= Excerpt =
Author

Harry Mulisch

Harry Mulisch (1927-2010) was born on July 29, 1927 in Haarlem to a Jewish mother and a half-German, half-Austrian father. After his parents divorced in 1937, he was raised by his father’s German housekeeper. The father was joint director of a banking firm which was a repository for stolen Jewish funds. ‘I didn’t so much “experience? the war: I am the Second World War,’ Mulisch wrote in the autobiographical Mijn getijdenboek (My Book of Hours, 1975). Het stenen bruidsbed (The Stone Bridal Bed, 1959) is regarded as the best work from his early period. In addition to novels, Mulisch has written plays, poetry, political pieces and philosophical studies. He is one of the most illustrious authors in the Netherlands today. His work is held in high regard, as witness the numerous awards he has received, including the P.C. Hooft Prize (1977), the Constantijn Huygens Prize (1977) and the Dutch Literature Prize (Prijs der Nederlandse Letteren, 1995). Mulisch gained international fame with De ontdekking van de hemel (The Discovery of Heaven, 1992). The American press compared him with Homer, Dante and Goethe.

= Provided information =
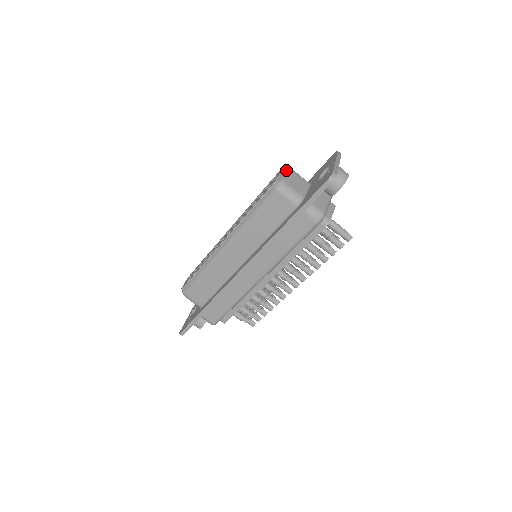
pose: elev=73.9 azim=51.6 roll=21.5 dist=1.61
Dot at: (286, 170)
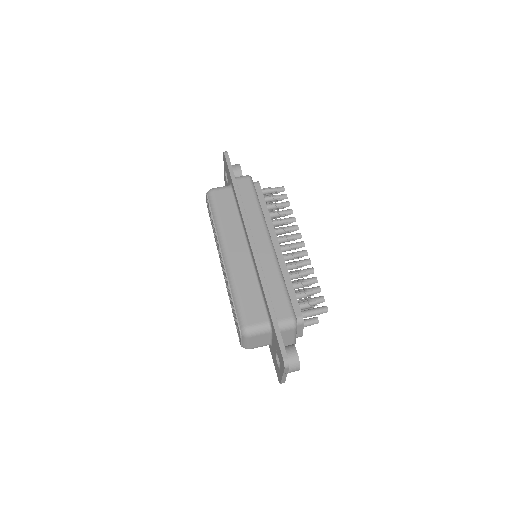
Dot at: occluded
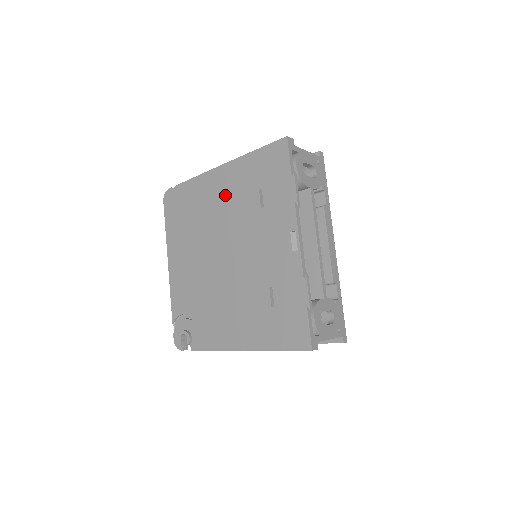
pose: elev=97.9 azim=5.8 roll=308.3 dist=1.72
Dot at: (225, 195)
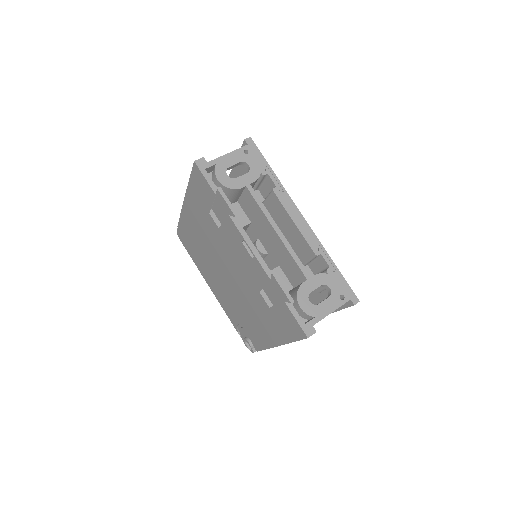
Dot at: (199, 225)
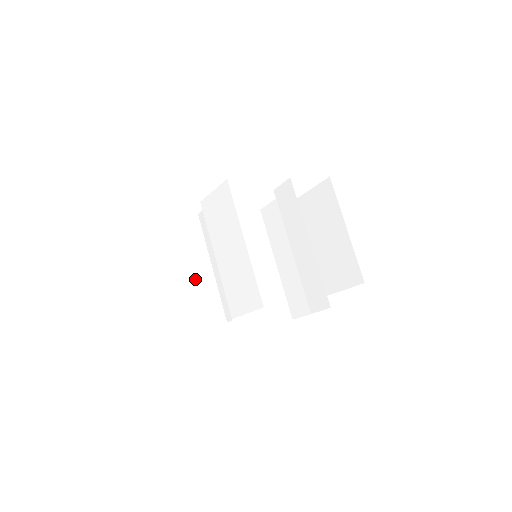
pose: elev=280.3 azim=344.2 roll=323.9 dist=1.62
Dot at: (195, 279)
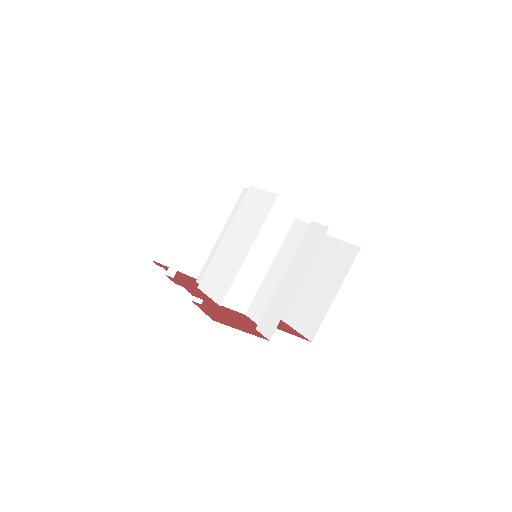
Dot at: (202, 230)
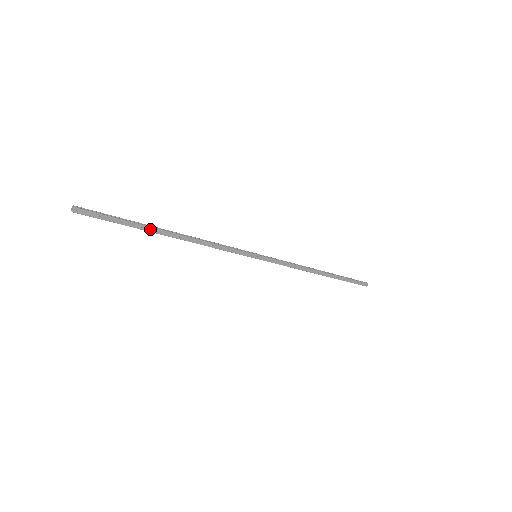
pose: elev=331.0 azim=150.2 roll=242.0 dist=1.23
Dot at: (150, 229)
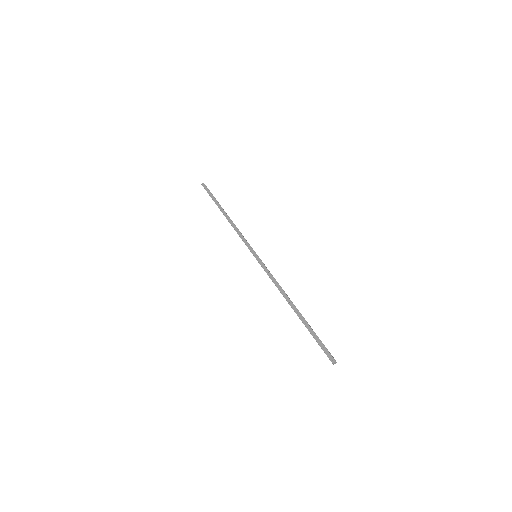
Dot at: (219, 206)
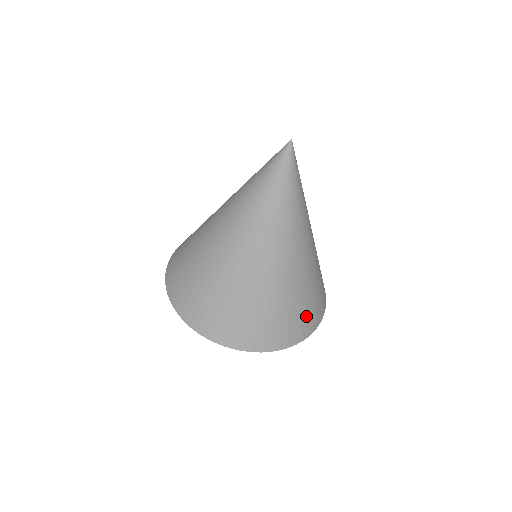
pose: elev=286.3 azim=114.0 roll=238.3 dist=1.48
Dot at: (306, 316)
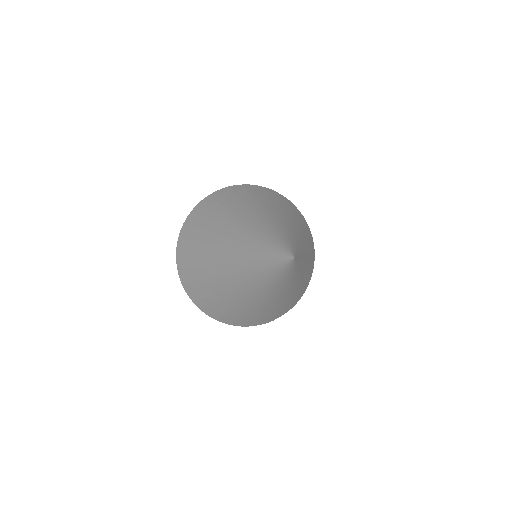
Dot at: (256, 320)
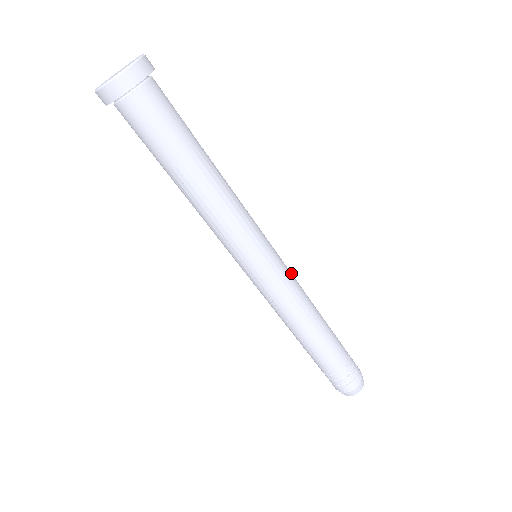
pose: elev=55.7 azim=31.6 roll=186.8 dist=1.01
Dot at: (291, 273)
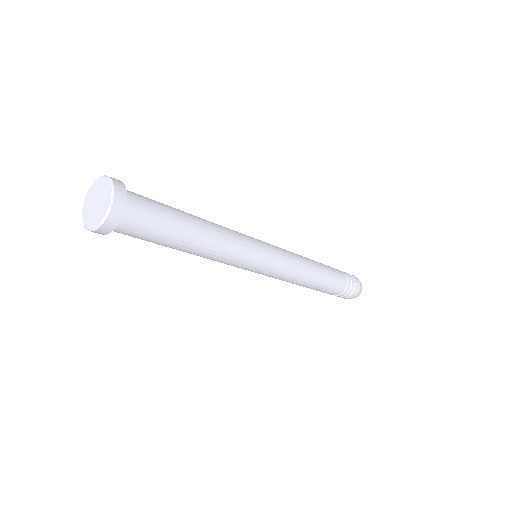
Dot at: (289, 263)
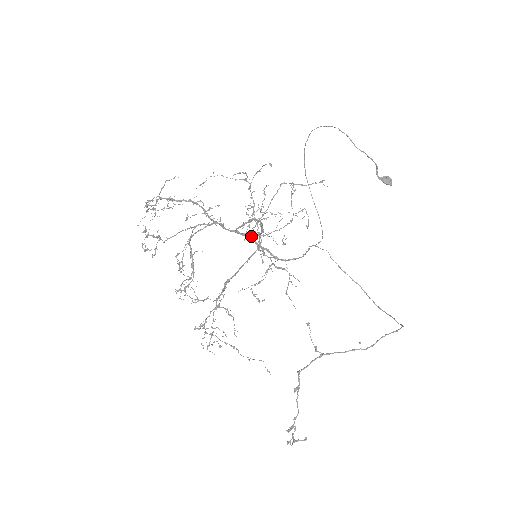
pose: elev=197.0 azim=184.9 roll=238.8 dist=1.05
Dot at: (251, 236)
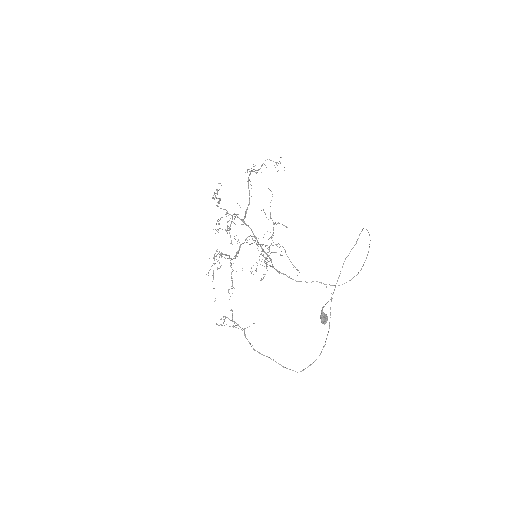
Dot at: (260, 245)
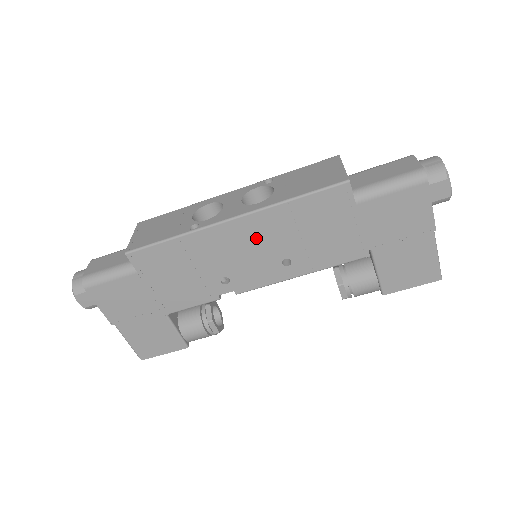
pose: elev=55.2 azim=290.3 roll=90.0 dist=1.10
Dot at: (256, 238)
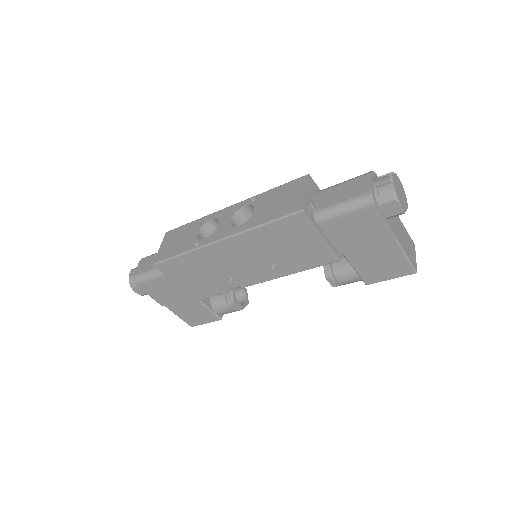
Dot at: (243, 252)
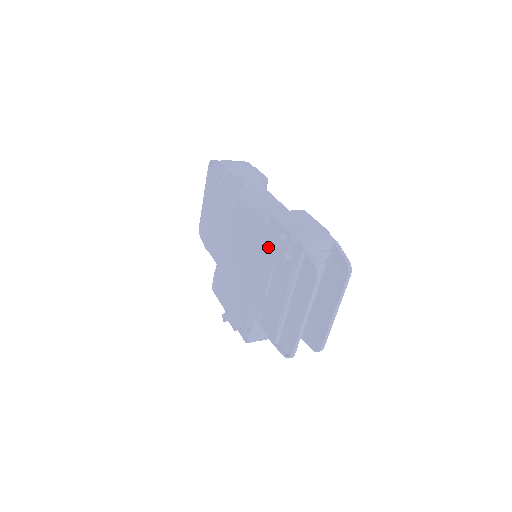
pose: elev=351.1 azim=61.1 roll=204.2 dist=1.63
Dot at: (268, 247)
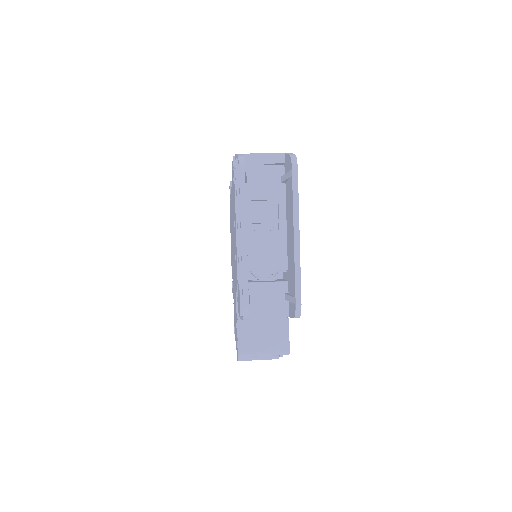
Dot at: (233, 204)
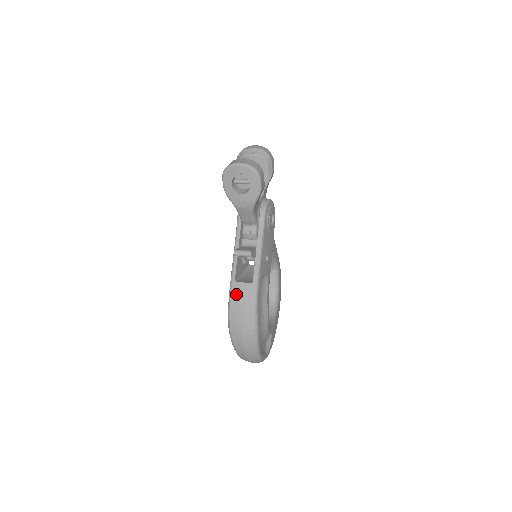
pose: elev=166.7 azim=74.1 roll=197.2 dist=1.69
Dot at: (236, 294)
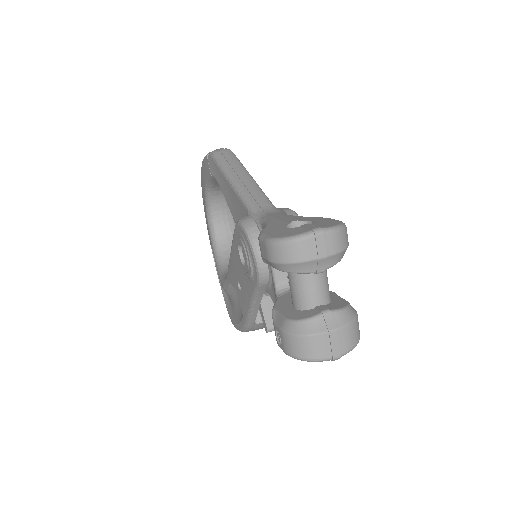
Dot at: (256, 328)
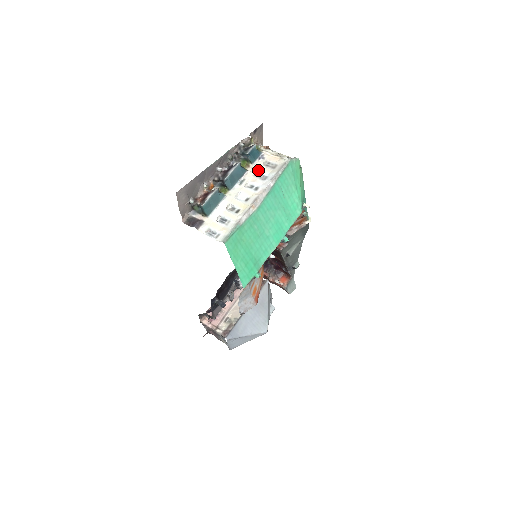
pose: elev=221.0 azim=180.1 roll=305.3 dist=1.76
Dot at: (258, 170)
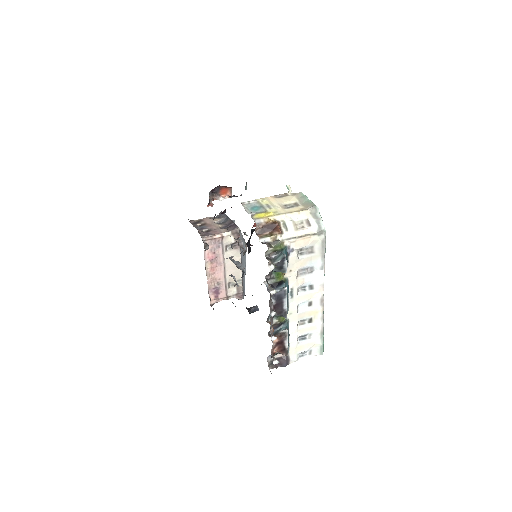
Dot at: (298, 268)
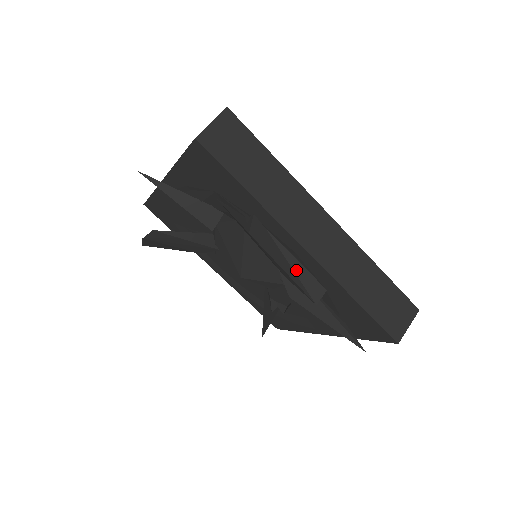
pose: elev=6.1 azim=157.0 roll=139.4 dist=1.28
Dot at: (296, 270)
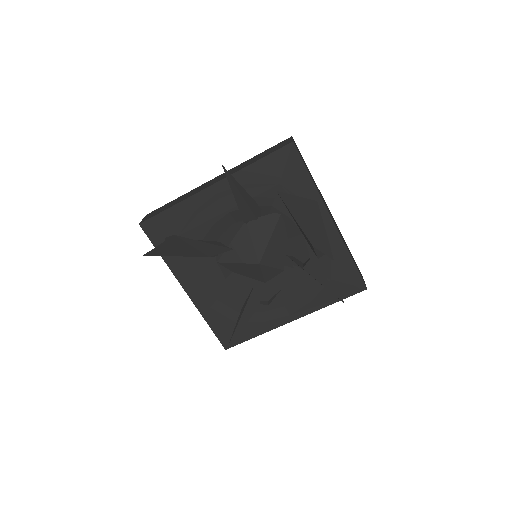
Dot at: occluded
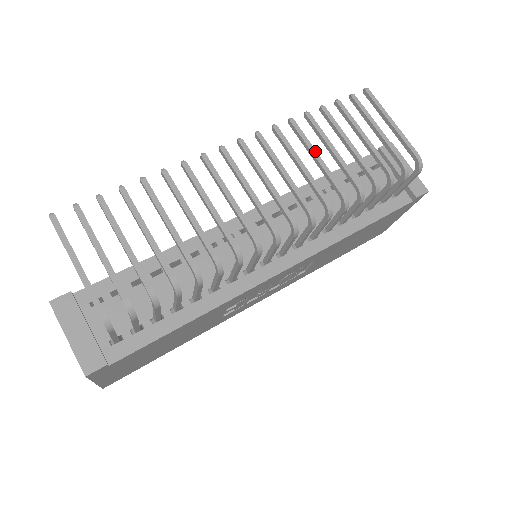
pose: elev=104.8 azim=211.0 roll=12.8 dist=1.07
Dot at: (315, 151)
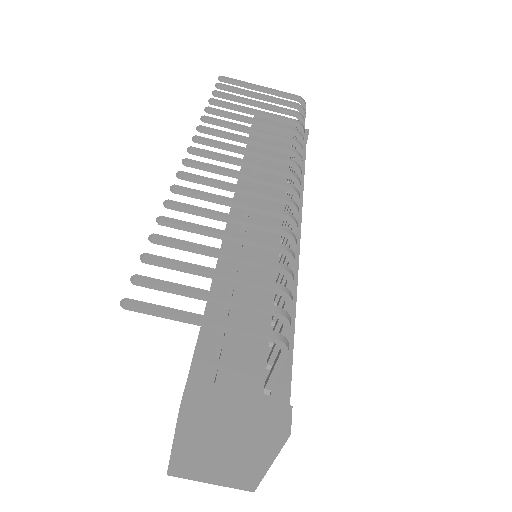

= Goal 1 =
Name every award the Harry Mulisch profile lists, each with its year.
= Goal 2 =
Write the next paragraph of the Harry Mulisch profile, picking up after its last sentence.

= Final answer 1 =
P.C. Hooft Prize (1977)
Constantijn Huygens Prize (1977)
Dutch Literature Prize (Prijs der Nederlandse Letteren, 1995)

= Final answer 2 =
Archibald Strohalm

Archibald Strohalm

(De Bezige Bij, 1951, 304 pages)

On publication of his debut novel Archibald Strohalm in 1951, Harry Mulisch was immediately recognized as a great literary talent and a new voice in post-war Dutch literature. This highly imaginative story with its bizarre characters set the tone for Mulisch’s extraordinary career as an author. He distinguished himself in the midst of the prevailing literary realism by his abstract-realist style, which clearly had the capacity to speak to an international readership.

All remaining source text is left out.